WHAT YOU ARE ASKED TO DO |
I need the entries printed again word for word, without the images.

STUDY MATERIAL |

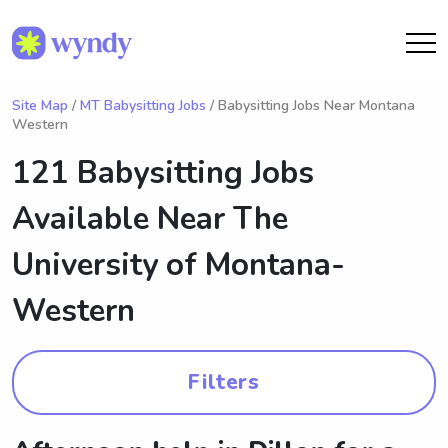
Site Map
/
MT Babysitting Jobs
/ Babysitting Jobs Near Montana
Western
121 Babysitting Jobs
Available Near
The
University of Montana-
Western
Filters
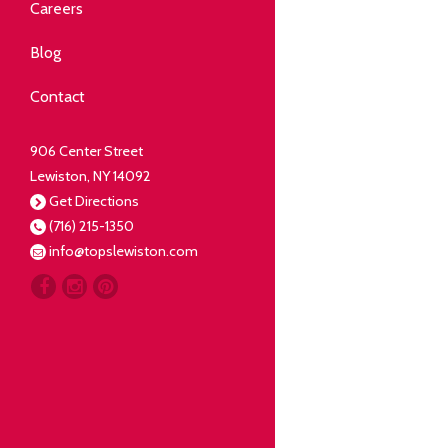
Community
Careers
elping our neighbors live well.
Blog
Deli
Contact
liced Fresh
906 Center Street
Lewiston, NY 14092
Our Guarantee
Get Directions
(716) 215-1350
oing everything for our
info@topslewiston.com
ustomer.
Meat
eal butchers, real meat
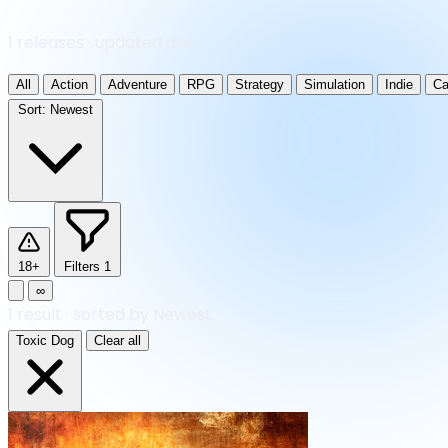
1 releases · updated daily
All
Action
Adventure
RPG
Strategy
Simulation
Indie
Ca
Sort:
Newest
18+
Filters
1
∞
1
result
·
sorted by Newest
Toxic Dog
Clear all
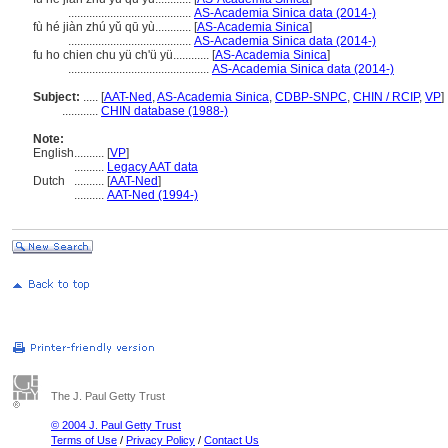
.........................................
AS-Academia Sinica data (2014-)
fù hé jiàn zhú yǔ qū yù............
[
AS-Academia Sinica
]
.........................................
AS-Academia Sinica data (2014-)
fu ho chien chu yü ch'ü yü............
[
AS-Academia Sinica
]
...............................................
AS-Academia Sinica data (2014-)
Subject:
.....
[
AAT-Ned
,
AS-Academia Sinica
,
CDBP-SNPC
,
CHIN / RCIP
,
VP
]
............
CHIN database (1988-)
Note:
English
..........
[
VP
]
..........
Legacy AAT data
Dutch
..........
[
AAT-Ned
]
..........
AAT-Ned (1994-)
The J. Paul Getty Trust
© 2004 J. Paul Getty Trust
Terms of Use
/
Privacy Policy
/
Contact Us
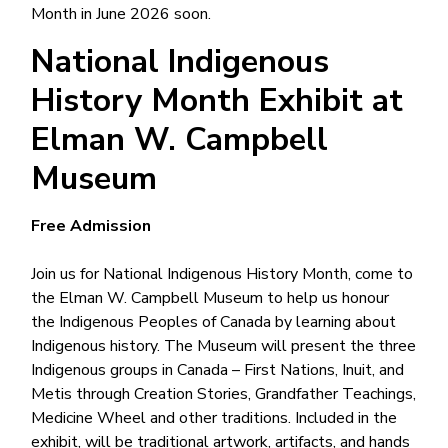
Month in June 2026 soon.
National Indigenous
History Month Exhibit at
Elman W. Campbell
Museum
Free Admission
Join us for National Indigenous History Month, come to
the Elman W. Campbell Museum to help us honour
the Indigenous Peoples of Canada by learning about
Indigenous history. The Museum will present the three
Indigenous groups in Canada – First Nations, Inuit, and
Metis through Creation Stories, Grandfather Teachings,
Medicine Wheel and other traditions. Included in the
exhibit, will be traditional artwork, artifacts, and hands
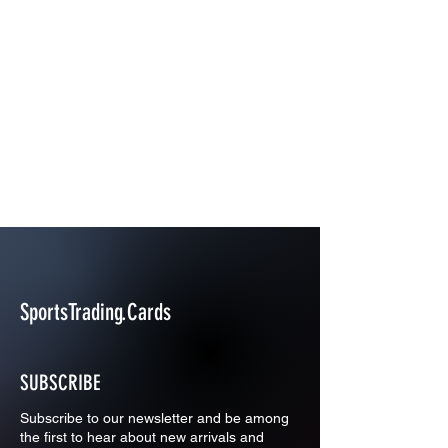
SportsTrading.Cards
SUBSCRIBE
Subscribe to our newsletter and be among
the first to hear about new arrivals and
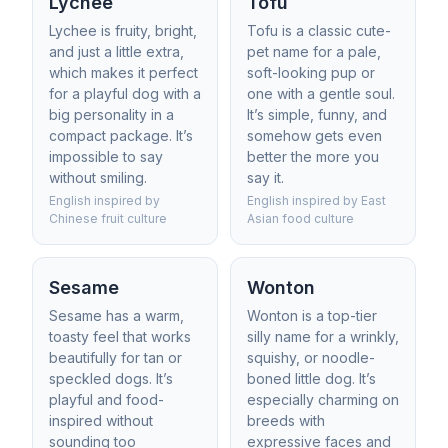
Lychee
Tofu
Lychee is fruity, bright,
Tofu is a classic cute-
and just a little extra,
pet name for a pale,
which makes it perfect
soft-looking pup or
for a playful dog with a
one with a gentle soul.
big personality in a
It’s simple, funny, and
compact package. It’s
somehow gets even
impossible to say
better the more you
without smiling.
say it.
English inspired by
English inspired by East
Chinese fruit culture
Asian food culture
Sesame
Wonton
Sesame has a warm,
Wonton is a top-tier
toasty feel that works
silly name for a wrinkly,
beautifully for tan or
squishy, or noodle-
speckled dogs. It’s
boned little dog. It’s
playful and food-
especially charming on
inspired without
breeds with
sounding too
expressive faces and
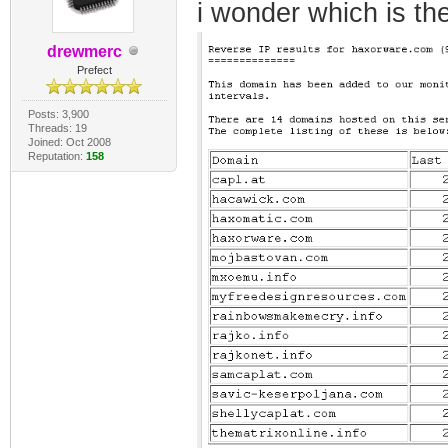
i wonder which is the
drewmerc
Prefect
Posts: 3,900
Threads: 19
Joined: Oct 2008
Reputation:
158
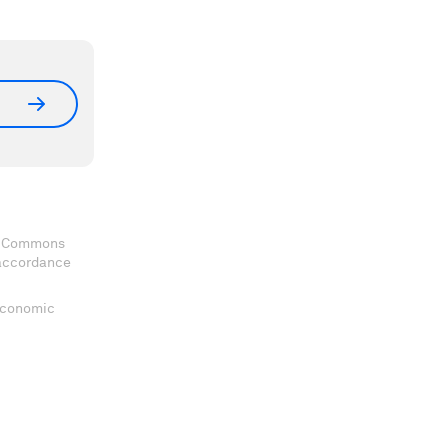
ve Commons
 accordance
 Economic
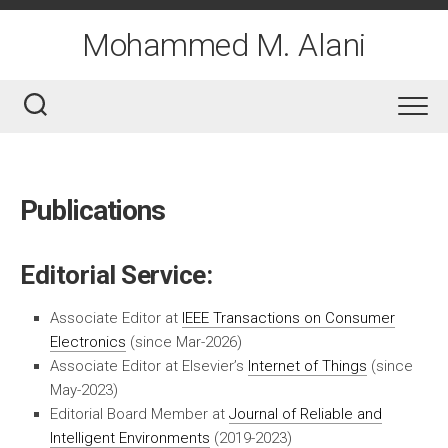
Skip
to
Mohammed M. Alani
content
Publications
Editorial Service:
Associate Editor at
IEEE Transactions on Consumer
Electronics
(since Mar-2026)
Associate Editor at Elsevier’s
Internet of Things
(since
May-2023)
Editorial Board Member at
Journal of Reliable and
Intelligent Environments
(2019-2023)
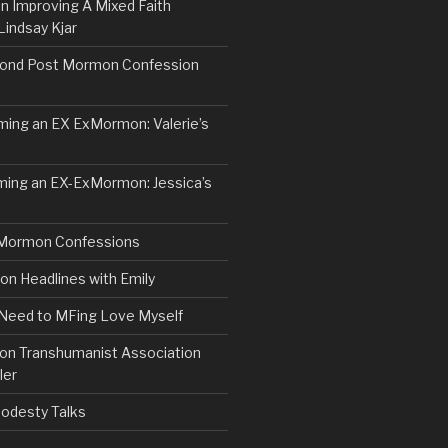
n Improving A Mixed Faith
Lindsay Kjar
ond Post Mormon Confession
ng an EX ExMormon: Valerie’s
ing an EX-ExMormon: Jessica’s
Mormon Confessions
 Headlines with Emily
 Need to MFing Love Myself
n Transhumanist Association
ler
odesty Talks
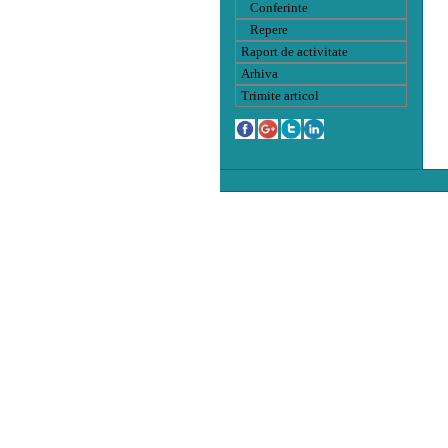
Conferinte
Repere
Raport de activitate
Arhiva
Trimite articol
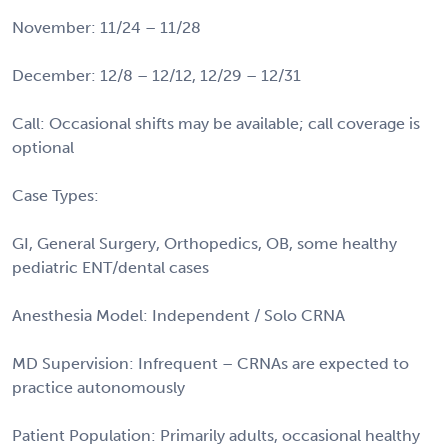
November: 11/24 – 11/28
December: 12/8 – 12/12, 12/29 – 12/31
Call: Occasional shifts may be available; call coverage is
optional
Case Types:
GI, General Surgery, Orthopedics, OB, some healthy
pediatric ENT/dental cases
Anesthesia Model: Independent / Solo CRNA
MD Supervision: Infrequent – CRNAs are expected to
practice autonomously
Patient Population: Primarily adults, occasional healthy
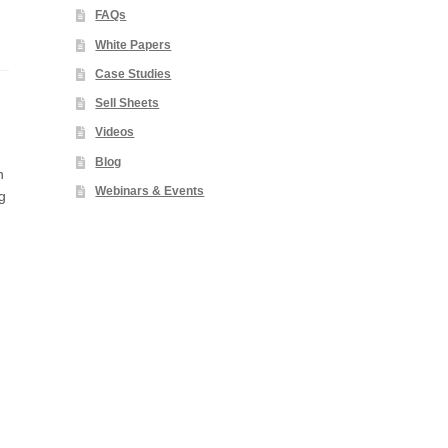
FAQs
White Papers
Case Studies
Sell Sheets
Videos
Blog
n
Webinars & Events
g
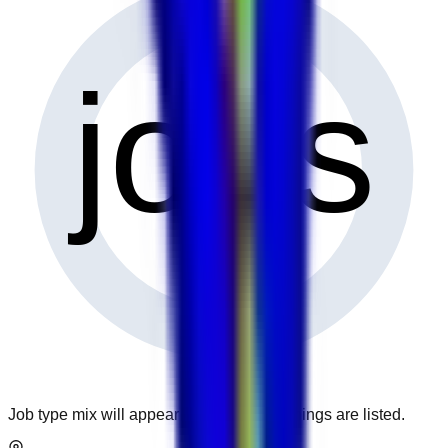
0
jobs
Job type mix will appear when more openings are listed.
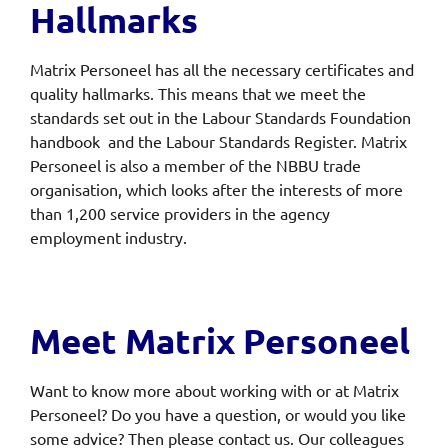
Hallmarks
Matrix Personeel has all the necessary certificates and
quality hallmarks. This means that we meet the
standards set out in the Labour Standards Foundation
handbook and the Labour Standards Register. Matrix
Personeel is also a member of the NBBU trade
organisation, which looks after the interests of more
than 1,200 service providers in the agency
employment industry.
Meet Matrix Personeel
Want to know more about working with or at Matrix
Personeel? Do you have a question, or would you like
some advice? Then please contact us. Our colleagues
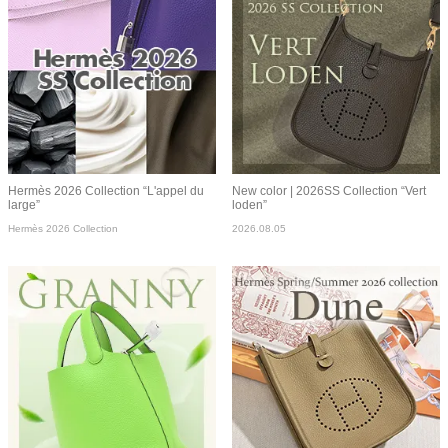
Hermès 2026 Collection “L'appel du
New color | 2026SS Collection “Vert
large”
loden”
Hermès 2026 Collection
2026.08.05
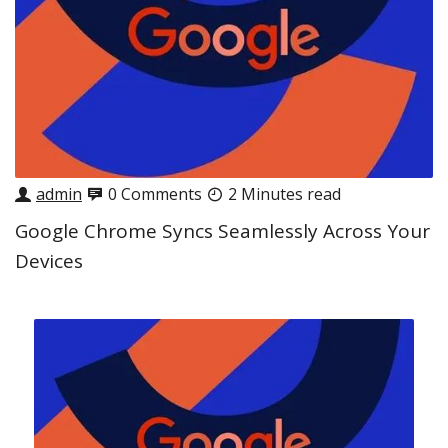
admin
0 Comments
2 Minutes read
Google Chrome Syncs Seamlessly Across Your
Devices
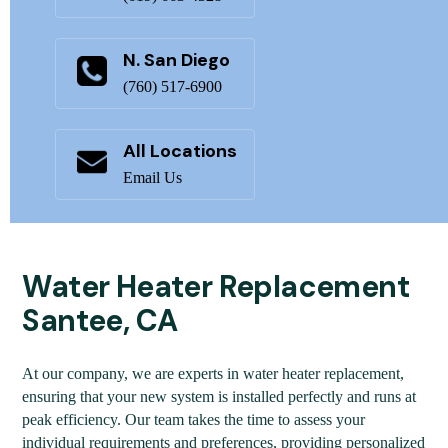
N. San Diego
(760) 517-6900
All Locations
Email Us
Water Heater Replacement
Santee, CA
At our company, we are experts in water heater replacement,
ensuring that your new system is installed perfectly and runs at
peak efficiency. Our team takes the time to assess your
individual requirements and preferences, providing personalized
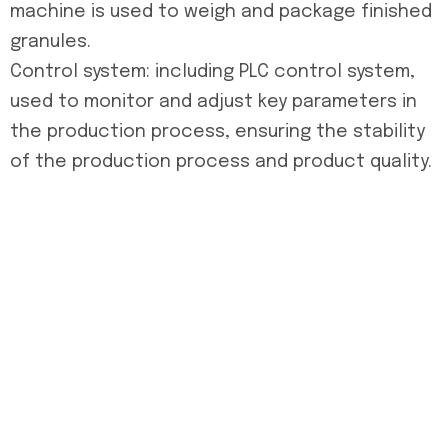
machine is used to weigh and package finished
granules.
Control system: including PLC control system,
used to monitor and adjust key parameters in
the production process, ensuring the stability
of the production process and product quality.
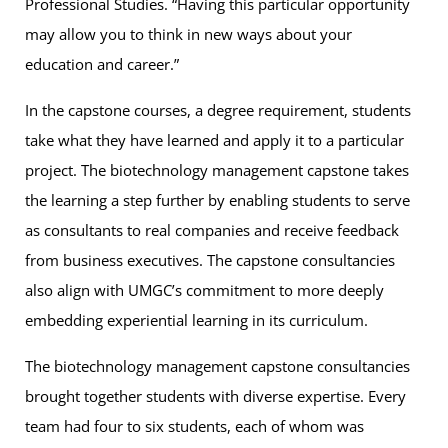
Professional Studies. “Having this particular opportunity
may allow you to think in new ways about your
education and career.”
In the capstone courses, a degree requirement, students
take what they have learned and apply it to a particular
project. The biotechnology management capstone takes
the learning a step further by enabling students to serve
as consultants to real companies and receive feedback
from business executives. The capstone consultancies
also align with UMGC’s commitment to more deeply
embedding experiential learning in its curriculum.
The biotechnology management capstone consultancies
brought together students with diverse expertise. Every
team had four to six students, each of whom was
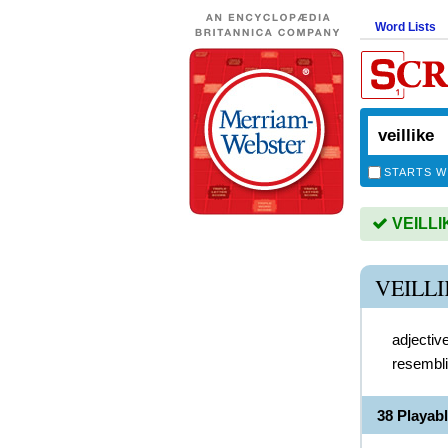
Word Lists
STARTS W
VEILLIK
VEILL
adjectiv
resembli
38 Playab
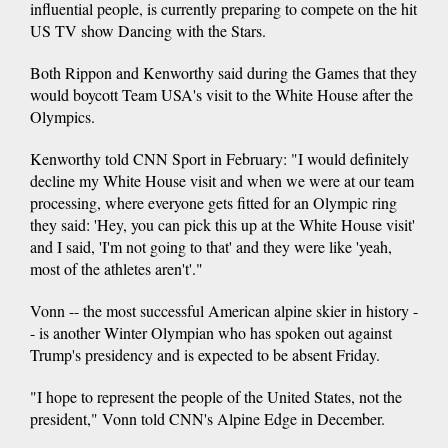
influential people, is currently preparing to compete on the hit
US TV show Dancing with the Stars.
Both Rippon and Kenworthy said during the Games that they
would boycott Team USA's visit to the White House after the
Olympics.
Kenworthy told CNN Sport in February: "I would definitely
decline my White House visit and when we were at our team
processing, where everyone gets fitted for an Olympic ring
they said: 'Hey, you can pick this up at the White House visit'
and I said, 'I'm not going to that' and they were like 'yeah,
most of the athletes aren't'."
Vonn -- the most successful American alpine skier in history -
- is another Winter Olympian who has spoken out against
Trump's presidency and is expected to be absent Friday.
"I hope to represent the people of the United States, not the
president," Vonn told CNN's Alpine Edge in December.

ANSWER SECTION |
Site Map
/
MT Babysitting Jobs
/ Babysitting Jobs Near Montana
Western
121 Babysitting Jobs
Available Near
The
University of Montana-
Western
Filters
Community
Careers
elping our neighbors live well.
Blog
Deli
Contact
liced Fresh
906 Center Street
Lewiston, NY 14092
Our Guarantee
Get Directions
(716) 215-1350
oing everything for our
info@topslewiston.com
ustomer.
Meat
eal butchers, real meat
1 releases · updated daily
All
Action
Adventure
RPG
Strategy
Simulation
Indie
Ca
Sort:
Newest
18+
Filters
1
∞
1
result
·
sorted by Newest
Toxic Dog
Clear all
.........................................
AS-Academia Sinica data (2014-)
fù hé jiàn zhú yǔ qū yù............
[
AS-Academia Sinica
]
.........................................
AS-Academia Sinica data (2014-)
fu ho chien chu yü ch'ü yü............
[
AS-Academia Sinica
]
...............................................
AS-Academia Sinica data (2014-)
Subject:
.....
[
AAT-Ned
,
AS-Academia Sinica
,
CDBP-SNPC
,
CHIN / RCIP
,
VP
]
............
CHIN database (1988-)
Note:
English
..........
[
VP
]
..........
Legacy AAT data
Dutch
..........
[
AAT-Ned
]
..........
AAT-Ned (1994-)
The J. Paul Getty Trust
© 2004 J. Paul Getty Trust
Terms of Use
/
Privacy Policy
/
Contact Us
Month in June 2026 soon.
National Indigenous
History Month Exhibit at
Elman W. Campbell
Museum
Free Admission
Join us for National Indigenous History Month, come to
the Elman W. Campbell Museum to help us honour
the Indigenous Peoples of Canada by learning about
Indigenous history. The Museum will present the three
Indigenous groups in Canada – First Nations, Inuit, and
Metis through Creation Stories, Grandfather Teachings,
Medicine Wheel and other traditions. Included in the
exhibit, will be traditional artwork, artifacts, and hands
SportsTrading.Cards
SUBSCRIBE
Subscribe to our newsletter and be among
the first to hear about new arrivals and
Lychee
Tofu
Lychee is fruity, bright,
Tofu is a classic cute-
and just a little extra,
pet name for a pale,
which makes it perfect
soft-looking pup or
for a playful dog with a
one with a gentle soul.
big personality in a
It’s simple, funny, and
compact package. It’s
somehow gets even
impossible to say
better the more you
without smiling.
say it.
English inspired by
English inspired by East
Chinese fruit culture
Asian food culture
Sesame
Wonton
Sesame has a warm,
Wonton is a top-tier
toasty feel that works
silly name for a wrinkly,
beautifully for tan or
squishy, or noodle-
speckled dogs. It’s
boned little dog. It’s
playful and food-
especially charming on
inspired without
breeds with
sounding too
expressive faces and
i wonder which is the
drewmerc
Prefect
Posts: 3,900
Threads: 19
Joined: Oct 2008
Reputation:
158
ve Commons
 accordance
 Economic
Skip
to
Mohammed M. Alani
content
Publications
Editorial Service:
Associate Editor at
IEEE Transactions on Consumer
Electronics
(since Mar-2026)
Associate Editor at Elsevier’s
Internet of Things
(since
May-2023)
Editorial Board Member at
Journal of Reliable and
Intelligent Environments
(2019-2023)
n Improving A Mixed Faith
Lindsay Kjar
ond Post Mormon Confession
ng an EX ExMormon: Valerie’s
ing an EX-ExMormon: Jessica’s
Mormon Confessions
 Headlines with Emily
 Need to MFing Love Myself
n Transhumanist Association
ler
odesty Talks
Conferinte
Repere
Raport de activitate
Arhiva
Trimite articol
November: 11/24 – 11/28
December: 12/8 – 12/12, 12/29 – 12/31
Call: Occasional shifts may be available; call coverage is
optional
Case Types:
GI, General Surgery, Orthopedics, OB, some healthy
pediatric ENT/dental cases
Anesthesia Model: Independent / Solo CRNA
MD Supervision: Infrequent – CRNAs are expected to
practice autonomously
Patient Population: Primarily adults, occasional healthy
FAQs
White Papers
Case Studies
Sell Sheets
Videos
Blog
n
Webinars & Events
g
0
jobs
Job type mix will appear when more openings are listed.
Hallmarks
Matrix Personeel has all the necessary certificates and
quality hallmarks. This means that we meet the
standards set out in the Labour Standards Foundation
handbook and the Labour Standards Register. Matrix
Personeel is also a member of the NBBU trade
organisation, which looks after the interests of more
than 1,200 service providers in the agency
employment industry.
Meet Matrix Personeel
Want to know more about working with or at Matrix
Personeel? Do you have a question, or would you like
some advice? Then please contact us. Our colleagues
Hermès 2026 Collection “L'appel du
New color | 2026SS Collection “Vert
large”
loden”
Hermès 2026 Collection
2026.08.05
admin
0 Comments
2 Minutes read
Google Chrome Syncs Seamlessly Across Your
Devices
N. San Diego
(760) 517-6900
All Locations
Email Us
Water Heater Replacement
Santee, CA
At our company, we are experts in water heater replacement,
ensuring that your new system is installed perfectly and runs at
peak efficiency. Our team takes the time to assess your
individual requirements and preferences, providing personalized
machine is used to weigh and package finished
granules.
Control system: including PLC control system,
used to monitor and adjust key parameters in
the production process, ensuring the stability
of the production process and product quality.
Professional Studies. “Having this particular opportunity
may allow you to think in new ways about your
education and career.”
In the capstone courses, a degree requirement, students
take what they have learned and apply it to a particular
project. The biotechnology management capstone takes
the learning a step further by enabling students to serve
as consultants to real companies and receive feedback
from business executives. The capstone consultancies
also align with UMGC’s commitment to more deeply
embedding experiential learning in its curriculum.
The biotechnology management capstone consultancies
brought together students with diverse expertise. Every
team had four to six students, each of whom was
Word Lists
STARTS W
VEILLIK
VEILL
adjectiv
resembli
38 Playab
influential people, is currently preparing to compete on the hit
US TV show Dancing with the Stars.
Both Rippon and Kenworthy said during the Games that they
would boycott Team USA's visit to the White House after the
Olympics.
Kenworthy told CNN Sport in February: "I would definitely
decline my White House visit and when we were at our team
processing, where everyone gets fitted for an Olympic ring
they said: 'Hey, you can pick this up at the White House visit'
and I said, 'I'm not going to that' and they were like 'yeah,
most of the athletes aren't'."
Vonn -- the most successful American alpine skier in history -
- is another Winter Olympian who has spoken out against
Trump's presidency and is expected to be absent Friday.
"I hope to represent the people of the United States, not the
president," Vonn told CNN's Alpine Edge in December.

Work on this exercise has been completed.